------ SUPPLIED DATA
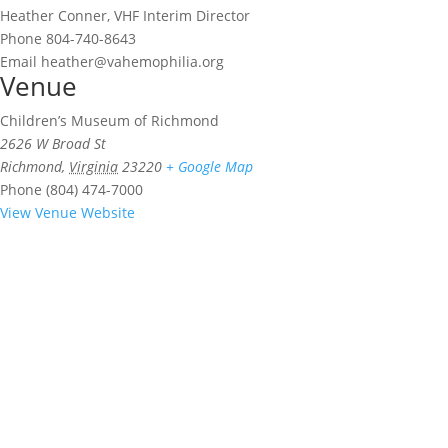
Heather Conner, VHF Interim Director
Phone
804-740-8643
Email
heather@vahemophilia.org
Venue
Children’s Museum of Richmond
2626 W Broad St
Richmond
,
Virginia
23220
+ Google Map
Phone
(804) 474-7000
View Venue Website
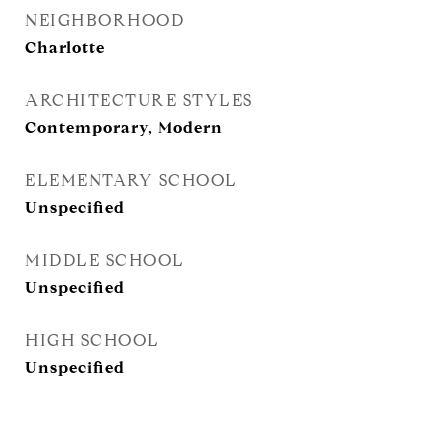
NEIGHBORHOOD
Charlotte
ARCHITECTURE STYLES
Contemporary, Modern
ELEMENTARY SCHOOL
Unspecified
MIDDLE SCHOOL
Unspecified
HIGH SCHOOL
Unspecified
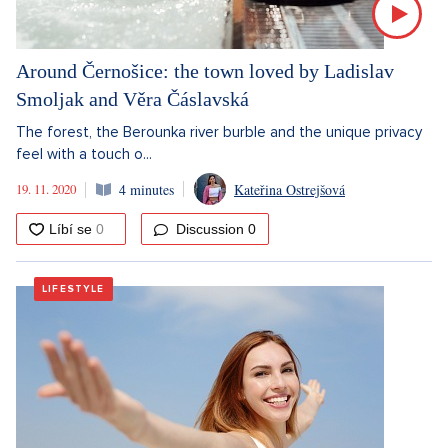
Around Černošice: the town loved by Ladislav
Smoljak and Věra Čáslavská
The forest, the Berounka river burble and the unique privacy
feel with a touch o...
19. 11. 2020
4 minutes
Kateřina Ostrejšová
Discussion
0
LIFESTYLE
------------
WHAT YOU ARE ASKED TO DO.
With "SCHOOL" as the string to find, copy every line of the records that holds it.

SOLUTION TO THIS EXERCISE.
ELEMENTARY SCHOOL
MIDDLE SCHOOL
HIGH SCHOOL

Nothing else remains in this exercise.